Wellness & Jump Data Collection
During the 2025-26 winter break, the data collection for Wellness & Jump Data dashboard for the women’s volleyball team needed to be manually done. Jump metrics and wellness survey data would be available via the VALD and Qualtrics platforms, but as we had not automated the process of updating the data available to our dashboard, I needed to update the data on a weekly basis over the course of the winter break. I did so by manually running a script which pulled the latest wellness and jump data and outputted them to a CSV file, which I pushed to our dashboard’s Github repository. I also coordinated with our Sports Science IST student to ensure that each week’s update went smoothly. By the break’s end, the process was automated and my role on the project was no longer needed.
Reflections
I had to deal with several personal obstacles throughout the 2025-26 season as a IST. I am grateful to my team lead, David, for being willing to accommodate me while I was dealing with them and for motivating me to continue my IST work despite those challenges. That said, with the IST being the first time I learned to build a web scraper or use the Balltime platform, I did struggle in the fall term to acclimate to the technology we were using. This resulted in, from my point of view, stunted progress through the fall, which affected how much I could realistically do before the end of the season in February. I am still proud that, despite all the challenges I faced, I was able to learn basic web scraping and the process of automating it to the point where I can say that I built a functioning pipeline that scrapes and cleans over 100 files of game and practice footage.

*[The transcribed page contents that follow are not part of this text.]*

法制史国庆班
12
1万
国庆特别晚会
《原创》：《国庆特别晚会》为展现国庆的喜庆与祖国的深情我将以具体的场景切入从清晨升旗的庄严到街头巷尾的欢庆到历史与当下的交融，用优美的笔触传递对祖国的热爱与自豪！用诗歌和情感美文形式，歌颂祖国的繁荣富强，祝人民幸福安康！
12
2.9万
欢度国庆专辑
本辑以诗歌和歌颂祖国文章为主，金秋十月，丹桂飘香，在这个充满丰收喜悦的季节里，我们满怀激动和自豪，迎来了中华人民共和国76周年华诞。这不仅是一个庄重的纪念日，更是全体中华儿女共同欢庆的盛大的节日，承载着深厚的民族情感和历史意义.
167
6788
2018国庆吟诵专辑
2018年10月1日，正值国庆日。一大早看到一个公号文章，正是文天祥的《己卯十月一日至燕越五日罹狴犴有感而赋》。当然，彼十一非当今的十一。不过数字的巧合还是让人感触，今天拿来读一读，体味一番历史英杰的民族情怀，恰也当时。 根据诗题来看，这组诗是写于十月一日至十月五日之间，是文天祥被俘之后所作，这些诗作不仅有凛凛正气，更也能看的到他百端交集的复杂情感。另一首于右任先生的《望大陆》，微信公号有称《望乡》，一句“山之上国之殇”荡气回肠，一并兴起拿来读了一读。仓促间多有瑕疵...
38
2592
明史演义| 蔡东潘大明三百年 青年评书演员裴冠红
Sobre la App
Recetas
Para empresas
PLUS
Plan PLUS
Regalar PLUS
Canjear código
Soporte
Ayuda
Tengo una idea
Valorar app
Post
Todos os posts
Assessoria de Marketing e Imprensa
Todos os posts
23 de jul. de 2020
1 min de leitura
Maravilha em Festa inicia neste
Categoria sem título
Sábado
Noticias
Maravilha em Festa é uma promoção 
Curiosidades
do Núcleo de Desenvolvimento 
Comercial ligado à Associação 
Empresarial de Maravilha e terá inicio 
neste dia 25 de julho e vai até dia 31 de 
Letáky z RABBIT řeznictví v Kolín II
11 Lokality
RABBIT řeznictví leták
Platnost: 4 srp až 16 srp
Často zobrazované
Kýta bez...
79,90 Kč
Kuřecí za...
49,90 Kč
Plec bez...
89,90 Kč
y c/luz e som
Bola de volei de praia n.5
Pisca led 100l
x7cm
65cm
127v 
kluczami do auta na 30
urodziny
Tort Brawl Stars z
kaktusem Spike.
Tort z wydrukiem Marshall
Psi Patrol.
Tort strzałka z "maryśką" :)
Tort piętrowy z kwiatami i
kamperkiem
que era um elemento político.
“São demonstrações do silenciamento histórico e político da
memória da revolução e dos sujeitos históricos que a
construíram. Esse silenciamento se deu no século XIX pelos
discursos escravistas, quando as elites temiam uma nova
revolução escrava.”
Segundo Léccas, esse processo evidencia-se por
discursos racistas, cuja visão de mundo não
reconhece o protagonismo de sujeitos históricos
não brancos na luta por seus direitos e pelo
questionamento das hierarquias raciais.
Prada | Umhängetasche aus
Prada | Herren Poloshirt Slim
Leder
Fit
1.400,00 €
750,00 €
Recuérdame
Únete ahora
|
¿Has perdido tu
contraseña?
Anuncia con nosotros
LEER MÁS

One thing I believe I could have improved on personally if I were to do the IST again is to develop my oral presentation skills. I think it would have benefited the data solutions team, the coaches and myself if I were better able to concisely give reports on progress for my projects. I tended to ramble if I wasn’t completely confident in some point I was talking about, which might be fixed by taking the time to understand points I want to talk about but don’t fully understand, or simply admitting my lack of understanding in the moment and trying later to make up that knowledge deficit.